25.02.2020; Vortrag
Tuning Electronic Quantum Materials
Electronic Quantum Materials are characterised by strong interactions between electrons giving rise to exciting new phenomena and properties. For instance, many ordered states are formed due to the electronic interactions including superconductivity and magnetism. Such states are the basis for applications like magnetic resonance imaging used in medicine. We use measurements of magnetic, thermodynamic, and electronic bulk properties whilst tuning the materials in extreme conditions of high pressure, large magnetic fields, and low temperatures to unravel the mechanism and underlying electronic interactions. The comparison of our results with models and theories contributes to a better understanding and may provide the basis for future applications.

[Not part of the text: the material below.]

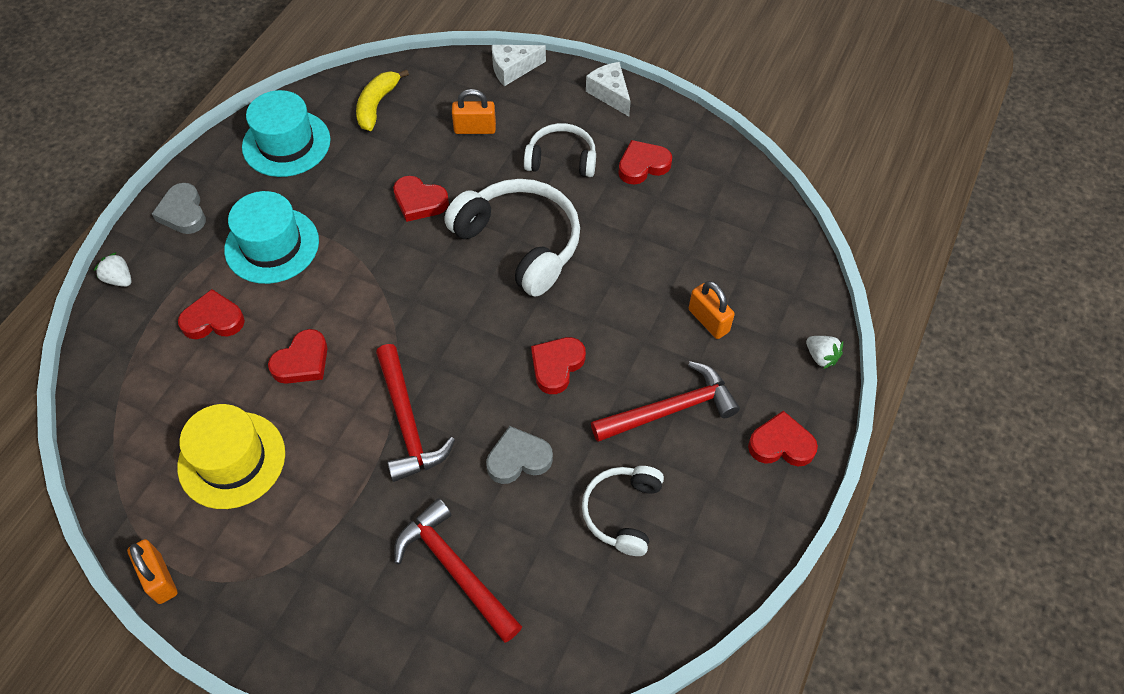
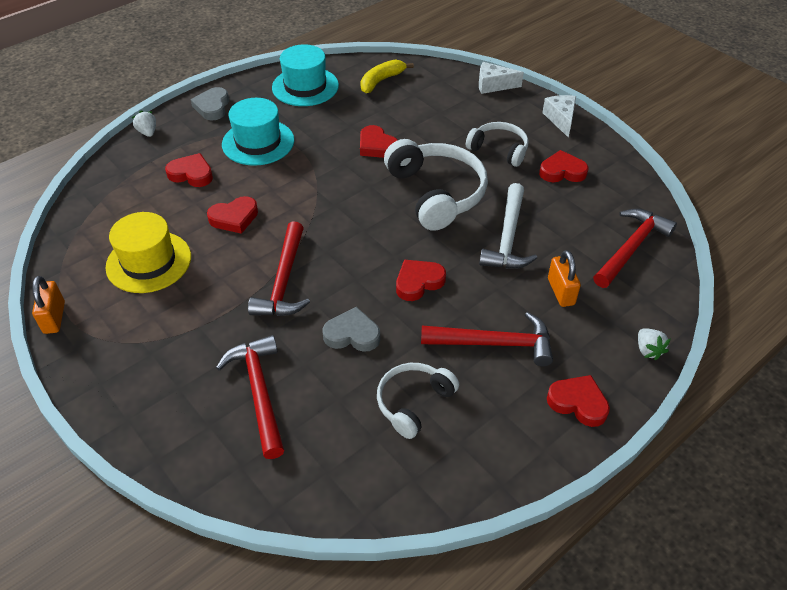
camera: 25 degrees right, 10 degrees down
orange padlock [452,89,496,134] -> none
none -> white hammer [479,183,537,269]
none -> red hammer [593,209,677,288]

In my talk, I will present an overview of our studies of electronic quantum materials ranging from magnetic phase transitions at zero temperature to high-temperature superconductivity at high pressures. For instance, we have discovered a new class of magnetic phase transitions at zero temperature: a so-called quantum tricritical point giving rise to quantum fluctuations associated with two ordered states1. We demonstrate how this arises in the ferromagnet NbSe2. As another example, I will present results from our high-pressure studies of conventional and unconventional superconductors where we observe peculiar competition between superconductivity and charge order. I will conclude with and outlook including record superconductors with transition temperatures approaching room temperature.